Book Review: “A Complicated Choice”
As someone who has written publicly about my experience of abortion, I deeply appreciate Katey Zeh’s approach in “A Complicated Choice: Making Space for Grief and Healing in the Pro-Choice Movement.” Like many of the storytellers in Zeh’s book, I did not expect to find myself in need of an abortion. As a young, Catholic, and married seminary student, I was excited about my pregnancy. But health complications and issues of fetal development slowly transformed my excitement into a series of life-altering medical decisions and, finally, the choice to have an abortion. I was at a major university with access to the best reproductive healthcare. My professors and part-time employer responded with flexibility and understanding. I was accompanied by family, friends, and a Catholic chaplain who offered spiritual support. My story is not the stereotype of anti-abortion propaganda, and neither are the stories collected in this book.
Zeh’s storytelling craft is an example of, as she puts it, “creating a culture of compassion around abortion.” That is to say, the act of reading of the book builds readers’ compassion muscles. In this process, Zeh — an ordained Baptist minister and CEO of the Religious Coalition for Reproductive Choice — also offers the reader a way to understand the often complicated and hidden interweaving of systemic oppression. She resists simplifying choices about pregnancy and abortion that make the reader confront their own stereotypes and highlights how relationships, finances, insurance (or lack thereof), age, race, geography, religion, and physical and mental health impact reproductive decisions.
This book is a significant contribution to dismantling abortion stigma in ourselves, our churches (if we read it together), and in reproductive movements. The stories, which Zeh refers to as “sacred wisdom,” come from volunteers she interviewed during the COVID pandemic. The storytellers’ experiential diversity provides a rich and complex reality around abortion that puts flesh and emotion on statistics. The storytellers Zeh interviewed span a range of ages — both when they shared their stories and when they experienced pregnancy and abortion. They come from across the United States. Some were employed, others not. Many experienced relationship difficulties before and after their abortion decisions; some were victim-survivors of intimate partner or familial abuse. In particular, I appreciate that Zeh lifts up issues of mental health throughout the book. Often anti-abortion advocates try to limit the discussion about mental health and abortion to a falsified claim that abortions cause mental health issues. Instead, Zeh asks about the “mental health risks in not having an abortion.” Dealing with mental health issues in the current healthcare climate has many parallels to experiences of abortion when we consider stigma, lack of health coverage, limited access to providers, and known racial disparities. Zeh both debunks the myths of anti-abortion advocates without giving up any complexity related to mental health, pregnancy, or reproductive loss.
As a seminary professor, I find especially interesting the way that Zeh educates the reader on the historical links between white supremacy and Christian nationalism that persist in legislative policies, legal practices, and theological teachings. Chapter 5, “For the Dignity of Young People,” is a prime example of the ways these factors collude to deny pregnant teens’ control of their reproductive lives while also restricting access to resources, education, and support. Each story is told in a way that illustrates how the storyteller and the reader’s experience “is intertwined within a larger human story of reproductive injustice and oppression.” Zeh lifts up biblical narratives to debunk a “theology of shame and silence” in favor of a compassionate God who is always with us. The theological vision Zeh casts is one that welcomes “disenfranchised grief” and pushes against the “invalidation of loss” that many of the storytellers name. In fact, many of them believe sharing their stories is part of healing, and they often work with organizations that help others to do the same. I find that to be true in my own experience.

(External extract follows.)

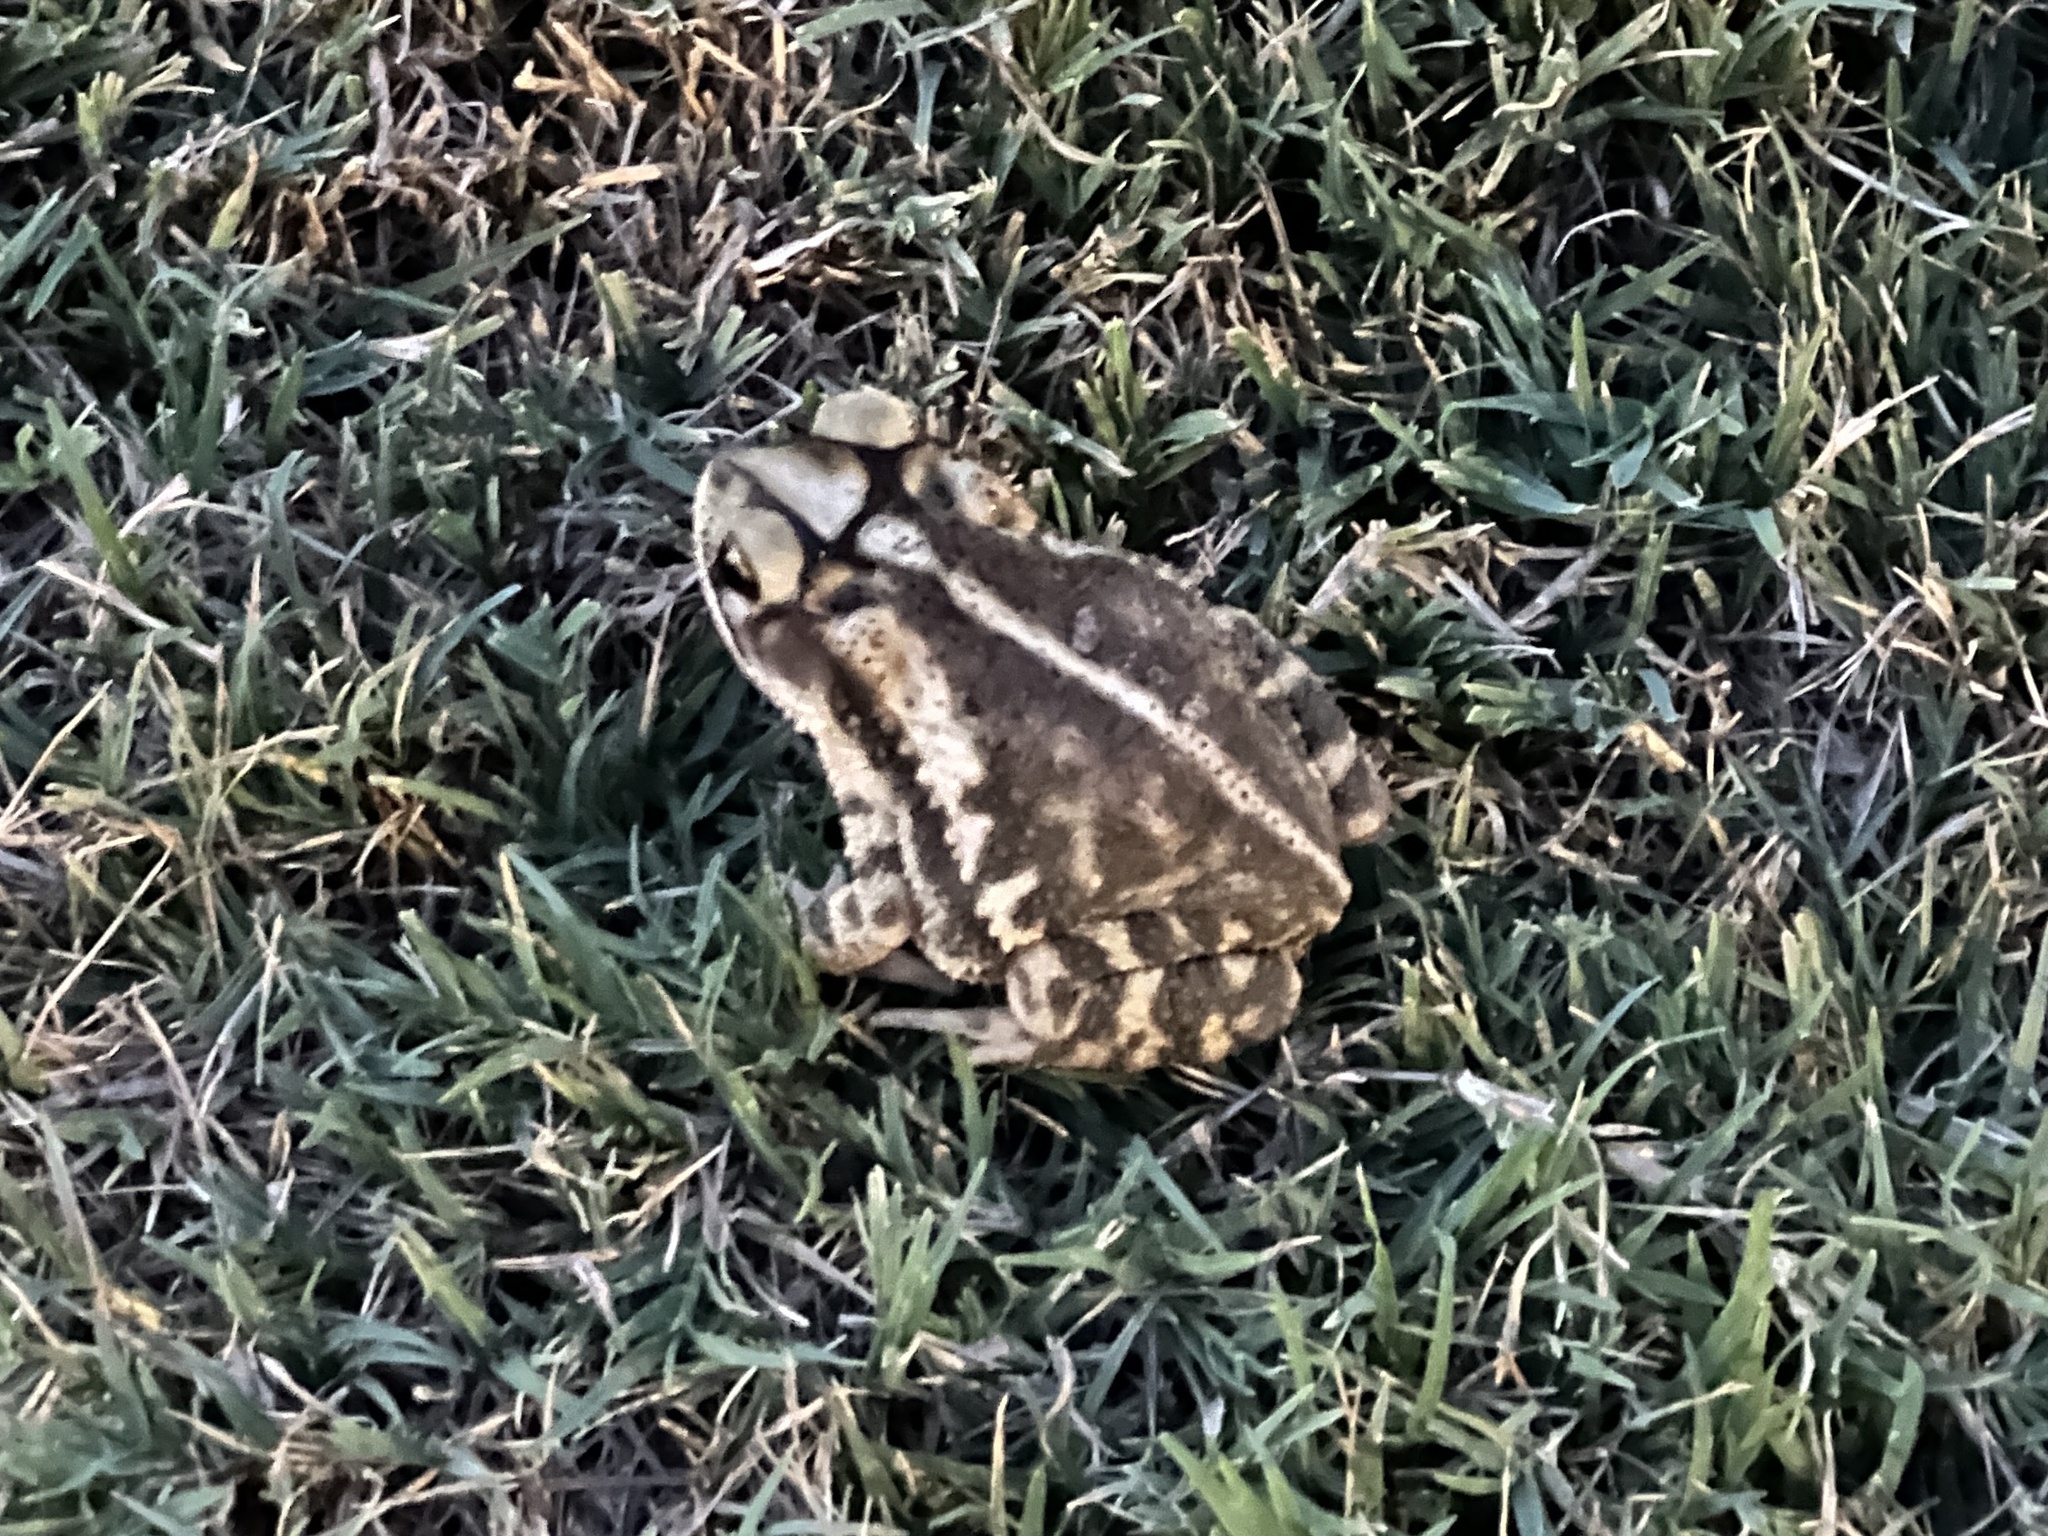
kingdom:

Zeh’s conclusion provides next steps for the reader. Though many of the ideas are individual, the reader is encouraged to engage their community in conversation. I am most hopeful that readers discern ways that their faith communities can offer compassionate care, taking the lead from references to religious leaders across denominational affiliations throughout the book. These stories, just like ones from those who experience abortion, are necessary to combat the overwhelming stigma and false stereotype that all religious leaders, especially Christians, condemn abortion. We need a similar text that tells the stories of how religious leaders, ordained or lay, and especially those who are Catholic, cultivate compassionate care and affirm pregnant people’s reproductive decisions including abortion.